This tells us something about the planet. The frequency of the dips in the star's light tells us how long an orbit takes, which tells us how far the planet is from its host star. That, combined with the brightness of the host star, tells us how much incoming light the planet receives, which will influence its temperature. (The range of distances at which temperatures are consistent with liquid water is called the habitable zone.) And we can use that, along with how much light is being blocked, to figure out how big the planet is.

Details of the TESS hardware.
Enlarge / Details of the TESS hardware.

But this leaves a lot of important questions unanswered.

Take a planet that appears to be larger than Earth. It could be rocky, like Earth, placing it in the super-Earth category. But it could also have a dense core surrounded by a thick, gaseous atmosphere, making it a mini-Neptune. Or it could be water-dominated, making for a water- or ice-giant, depending on where it orbits.

That last issue isn't as clear as it seems, either. The temperature of a planet depends in part on its distance from its host star (as well as that star's brightness). Some of that light will be reflected by the planet's surface and any clouds present in its atmosphere. And a fraction of the energy that's absorbed by the planet will be trapped in the atmosphere by greenhouse gasses (including, yes, carbon dioxide).

• [EXERCISE DIRECTIONS]
Turn the paragraph in the passage about studying planets that begins "Take a planet that appears" into a short list that keeps its main facts.

(Saved entries)
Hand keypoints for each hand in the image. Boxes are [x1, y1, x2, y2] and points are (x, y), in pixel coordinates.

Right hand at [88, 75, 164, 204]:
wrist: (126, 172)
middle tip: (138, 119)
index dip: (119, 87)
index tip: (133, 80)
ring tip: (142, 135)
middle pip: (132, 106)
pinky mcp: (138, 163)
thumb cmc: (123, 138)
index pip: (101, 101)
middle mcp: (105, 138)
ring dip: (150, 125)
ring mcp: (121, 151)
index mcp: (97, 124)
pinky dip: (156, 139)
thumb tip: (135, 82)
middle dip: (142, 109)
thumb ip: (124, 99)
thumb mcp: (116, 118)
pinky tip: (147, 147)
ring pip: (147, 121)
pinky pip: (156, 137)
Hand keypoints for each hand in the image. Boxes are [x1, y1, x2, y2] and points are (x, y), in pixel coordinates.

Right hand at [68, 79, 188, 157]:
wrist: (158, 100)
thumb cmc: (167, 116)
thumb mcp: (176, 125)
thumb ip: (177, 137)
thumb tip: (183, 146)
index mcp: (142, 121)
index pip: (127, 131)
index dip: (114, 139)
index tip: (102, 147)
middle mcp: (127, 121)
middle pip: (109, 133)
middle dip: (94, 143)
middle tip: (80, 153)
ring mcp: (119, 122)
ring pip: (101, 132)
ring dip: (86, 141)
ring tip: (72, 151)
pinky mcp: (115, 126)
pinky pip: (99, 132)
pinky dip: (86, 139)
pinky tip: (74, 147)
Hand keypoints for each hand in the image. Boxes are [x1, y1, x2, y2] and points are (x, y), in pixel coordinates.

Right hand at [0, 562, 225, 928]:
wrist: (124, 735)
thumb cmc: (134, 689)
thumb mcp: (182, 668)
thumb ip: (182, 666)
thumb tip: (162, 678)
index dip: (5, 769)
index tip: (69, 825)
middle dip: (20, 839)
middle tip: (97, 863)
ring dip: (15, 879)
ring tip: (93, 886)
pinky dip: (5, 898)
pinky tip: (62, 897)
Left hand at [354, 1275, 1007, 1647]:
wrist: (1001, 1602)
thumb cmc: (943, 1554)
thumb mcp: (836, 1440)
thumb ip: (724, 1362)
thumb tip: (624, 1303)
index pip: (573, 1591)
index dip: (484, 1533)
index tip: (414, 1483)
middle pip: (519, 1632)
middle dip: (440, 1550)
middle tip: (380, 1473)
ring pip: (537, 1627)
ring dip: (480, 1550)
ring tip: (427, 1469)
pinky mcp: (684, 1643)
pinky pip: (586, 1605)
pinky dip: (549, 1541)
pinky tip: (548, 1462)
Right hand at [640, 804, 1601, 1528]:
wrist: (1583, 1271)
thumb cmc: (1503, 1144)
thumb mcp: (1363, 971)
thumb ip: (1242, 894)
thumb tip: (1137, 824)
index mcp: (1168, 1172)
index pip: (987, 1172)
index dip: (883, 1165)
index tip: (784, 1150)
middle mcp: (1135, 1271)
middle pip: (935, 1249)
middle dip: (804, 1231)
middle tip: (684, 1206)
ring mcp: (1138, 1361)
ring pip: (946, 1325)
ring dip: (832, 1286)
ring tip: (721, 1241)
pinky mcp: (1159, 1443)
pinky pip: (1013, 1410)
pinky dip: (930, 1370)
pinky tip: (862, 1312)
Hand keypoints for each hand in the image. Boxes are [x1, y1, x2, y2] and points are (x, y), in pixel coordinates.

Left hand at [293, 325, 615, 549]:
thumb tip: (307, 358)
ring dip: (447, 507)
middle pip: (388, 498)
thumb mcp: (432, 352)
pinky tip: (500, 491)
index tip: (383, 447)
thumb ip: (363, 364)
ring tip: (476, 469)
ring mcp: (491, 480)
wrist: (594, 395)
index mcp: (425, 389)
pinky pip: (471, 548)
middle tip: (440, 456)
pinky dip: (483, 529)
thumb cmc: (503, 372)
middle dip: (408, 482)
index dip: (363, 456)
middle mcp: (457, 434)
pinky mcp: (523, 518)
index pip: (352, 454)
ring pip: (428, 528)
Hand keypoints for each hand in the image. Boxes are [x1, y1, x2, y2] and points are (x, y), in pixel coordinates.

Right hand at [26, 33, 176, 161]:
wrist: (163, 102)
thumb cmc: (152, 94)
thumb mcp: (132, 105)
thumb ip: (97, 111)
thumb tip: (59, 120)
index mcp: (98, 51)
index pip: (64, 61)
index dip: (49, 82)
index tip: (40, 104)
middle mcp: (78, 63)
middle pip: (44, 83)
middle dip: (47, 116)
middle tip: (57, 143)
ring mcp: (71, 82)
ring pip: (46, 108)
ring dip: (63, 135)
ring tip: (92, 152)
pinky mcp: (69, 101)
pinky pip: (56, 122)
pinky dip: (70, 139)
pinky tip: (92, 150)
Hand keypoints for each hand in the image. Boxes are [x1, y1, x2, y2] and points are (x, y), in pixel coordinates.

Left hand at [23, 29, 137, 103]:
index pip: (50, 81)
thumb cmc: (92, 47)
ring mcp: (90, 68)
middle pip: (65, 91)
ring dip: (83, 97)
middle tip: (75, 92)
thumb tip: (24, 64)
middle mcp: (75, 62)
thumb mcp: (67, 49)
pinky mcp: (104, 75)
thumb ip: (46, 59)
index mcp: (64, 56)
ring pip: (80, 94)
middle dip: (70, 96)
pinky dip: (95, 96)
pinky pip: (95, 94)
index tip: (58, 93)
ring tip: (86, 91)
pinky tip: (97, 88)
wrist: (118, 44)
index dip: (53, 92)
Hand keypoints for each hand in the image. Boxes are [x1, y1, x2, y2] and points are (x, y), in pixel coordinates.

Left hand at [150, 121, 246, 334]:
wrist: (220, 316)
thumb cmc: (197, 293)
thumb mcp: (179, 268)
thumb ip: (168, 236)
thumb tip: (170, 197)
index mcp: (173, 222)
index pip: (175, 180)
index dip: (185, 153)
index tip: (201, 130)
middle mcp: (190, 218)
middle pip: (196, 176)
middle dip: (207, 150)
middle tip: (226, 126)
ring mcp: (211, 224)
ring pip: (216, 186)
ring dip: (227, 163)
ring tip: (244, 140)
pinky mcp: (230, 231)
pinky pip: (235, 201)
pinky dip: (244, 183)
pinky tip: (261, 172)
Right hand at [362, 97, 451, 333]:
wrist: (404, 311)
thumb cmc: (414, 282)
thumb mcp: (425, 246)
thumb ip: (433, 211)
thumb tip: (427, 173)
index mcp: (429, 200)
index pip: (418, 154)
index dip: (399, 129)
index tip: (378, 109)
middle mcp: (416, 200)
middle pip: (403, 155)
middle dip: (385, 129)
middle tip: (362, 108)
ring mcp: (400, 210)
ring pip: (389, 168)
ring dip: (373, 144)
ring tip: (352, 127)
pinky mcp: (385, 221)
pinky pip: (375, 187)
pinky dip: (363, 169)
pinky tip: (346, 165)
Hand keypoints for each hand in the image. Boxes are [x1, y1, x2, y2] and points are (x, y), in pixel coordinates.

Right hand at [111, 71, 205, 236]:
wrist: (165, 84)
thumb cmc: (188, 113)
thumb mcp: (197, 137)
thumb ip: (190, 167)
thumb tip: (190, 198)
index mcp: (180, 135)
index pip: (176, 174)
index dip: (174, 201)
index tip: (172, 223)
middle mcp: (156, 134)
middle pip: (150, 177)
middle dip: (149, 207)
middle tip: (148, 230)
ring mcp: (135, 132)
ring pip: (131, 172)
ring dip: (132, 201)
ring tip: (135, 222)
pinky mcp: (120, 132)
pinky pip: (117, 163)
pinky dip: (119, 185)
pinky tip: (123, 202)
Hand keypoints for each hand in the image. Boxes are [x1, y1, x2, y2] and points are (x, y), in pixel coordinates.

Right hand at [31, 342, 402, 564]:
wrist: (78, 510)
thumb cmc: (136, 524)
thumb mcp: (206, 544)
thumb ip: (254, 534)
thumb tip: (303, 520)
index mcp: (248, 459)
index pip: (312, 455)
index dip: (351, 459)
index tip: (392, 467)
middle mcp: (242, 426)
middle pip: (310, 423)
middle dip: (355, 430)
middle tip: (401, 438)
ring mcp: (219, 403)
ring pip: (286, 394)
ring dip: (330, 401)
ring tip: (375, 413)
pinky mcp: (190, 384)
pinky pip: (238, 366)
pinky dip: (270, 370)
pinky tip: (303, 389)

• [YOUR RESPONSE]
A planet that appears larger than Earth could be:
- Rocky like Earth, making it a super-Earth
- A dense core surrounded by a thick, gaseous atmosphere, making it a mini-Neptune
- Water-dominated, making it a water- or ice-giant, depending on where it orbits